[Material for this exercise]
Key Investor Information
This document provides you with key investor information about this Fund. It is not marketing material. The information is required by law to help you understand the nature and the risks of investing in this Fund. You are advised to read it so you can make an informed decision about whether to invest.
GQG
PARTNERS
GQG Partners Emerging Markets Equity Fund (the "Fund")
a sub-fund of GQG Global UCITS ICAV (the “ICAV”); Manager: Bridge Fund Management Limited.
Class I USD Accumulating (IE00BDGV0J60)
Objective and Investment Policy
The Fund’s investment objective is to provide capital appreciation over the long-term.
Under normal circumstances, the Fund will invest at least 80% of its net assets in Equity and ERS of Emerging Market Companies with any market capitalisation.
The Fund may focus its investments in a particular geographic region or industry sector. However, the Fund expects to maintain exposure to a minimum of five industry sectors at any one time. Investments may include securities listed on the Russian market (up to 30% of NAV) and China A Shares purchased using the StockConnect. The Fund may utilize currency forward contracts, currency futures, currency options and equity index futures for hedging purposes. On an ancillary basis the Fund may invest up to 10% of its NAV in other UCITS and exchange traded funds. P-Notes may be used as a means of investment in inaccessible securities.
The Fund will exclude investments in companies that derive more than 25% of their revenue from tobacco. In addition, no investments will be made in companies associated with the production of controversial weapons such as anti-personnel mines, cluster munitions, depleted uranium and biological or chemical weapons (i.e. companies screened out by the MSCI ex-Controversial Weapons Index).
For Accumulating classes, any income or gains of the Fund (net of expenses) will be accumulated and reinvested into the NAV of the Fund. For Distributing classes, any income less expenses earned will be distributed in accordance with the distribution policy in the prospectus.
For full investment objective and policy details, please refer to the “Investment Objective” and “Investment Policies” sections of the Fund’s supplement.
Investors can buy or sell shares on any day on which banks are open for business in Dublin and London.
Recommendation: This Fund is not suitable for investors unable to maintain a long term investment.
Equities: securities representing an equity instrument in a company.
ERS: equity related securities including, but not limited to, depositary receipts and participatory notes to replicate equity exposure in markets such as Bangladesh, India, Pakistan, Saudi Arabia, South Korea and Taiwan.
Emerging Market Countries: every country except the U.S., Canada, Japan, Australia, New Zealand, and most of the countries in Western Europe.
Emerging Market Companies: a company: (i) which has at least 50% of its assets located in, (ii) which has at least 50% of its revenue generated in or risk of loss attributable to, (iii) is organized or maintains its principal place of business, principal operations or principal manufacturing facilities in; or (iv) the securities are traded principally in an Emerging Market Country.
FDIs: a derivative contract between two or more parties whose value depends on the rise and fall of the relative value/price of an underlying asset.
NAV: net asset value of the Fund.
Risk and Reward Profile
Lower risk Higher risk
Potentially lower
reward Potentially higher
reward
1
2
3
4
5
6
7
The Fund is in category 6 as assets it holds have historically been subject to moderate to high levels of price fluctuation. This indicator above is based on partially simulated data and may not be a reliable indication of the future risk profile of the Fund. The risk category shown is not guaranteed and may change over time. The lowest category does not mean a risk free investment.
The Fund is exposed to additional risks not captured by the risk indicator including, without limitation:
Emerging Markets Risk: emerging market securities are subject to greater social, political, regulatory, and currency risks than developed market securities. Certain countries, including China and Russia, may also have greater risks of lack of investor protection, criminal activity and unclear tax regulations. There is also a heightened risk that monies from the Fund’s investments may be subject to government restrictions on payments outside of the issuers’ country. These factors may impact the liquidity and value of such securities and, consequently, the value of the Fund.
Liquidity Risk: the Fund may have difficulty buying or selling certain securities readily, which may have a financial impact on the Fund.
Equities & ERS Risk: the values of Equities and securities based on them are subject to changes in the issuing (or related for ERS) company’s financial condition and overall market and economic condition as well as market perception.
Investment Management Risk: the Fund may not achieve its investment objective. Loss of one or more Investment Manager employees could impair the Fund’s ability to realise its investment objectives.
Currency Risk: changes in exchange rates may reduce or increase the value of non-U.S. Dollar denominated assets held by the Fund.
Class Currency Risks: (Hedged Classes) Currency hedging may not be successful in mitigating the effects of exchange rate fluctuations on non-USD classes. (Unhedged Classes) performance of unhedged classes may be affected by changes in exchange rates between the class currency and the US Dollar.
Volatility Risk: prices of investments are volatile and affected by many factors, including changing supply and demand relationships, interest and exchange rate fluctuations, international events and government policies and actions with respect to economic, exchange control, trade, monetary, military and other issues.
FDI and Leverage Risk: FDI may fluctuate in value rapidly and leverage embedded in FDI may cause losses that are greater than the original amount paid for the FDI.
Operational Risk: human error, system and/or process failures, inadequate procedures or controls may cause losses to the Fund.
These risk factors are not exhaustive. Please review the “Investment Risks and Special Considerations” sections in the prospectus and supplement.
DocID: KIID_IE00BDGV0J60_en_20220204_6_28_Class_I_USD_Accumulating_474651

[Problem description] Could you retype exactly the lines from the first one of the records through the line containing "Class I USD Accumulating (IE00BDGV0J60)", both included, and nothing more?

[Exercise solution]
Key Investor Information
This document provides you with key investor information about this Fund. It is not marketing material. The information is required by law to help you understand the nature and the risks of investing in this Fund. You are advised to read it so you can make an informed decision about whether to invest.
GQG
PARTNERS
GQG Partners Emerging Markets Equity Fund (the "Fund")
a sub-fund of GQG Global UCITS ICAV (the “ICAV”); Manager: Bridge Fund Management Limited.
Class I USD Accumulating (IE00BDGV0J60)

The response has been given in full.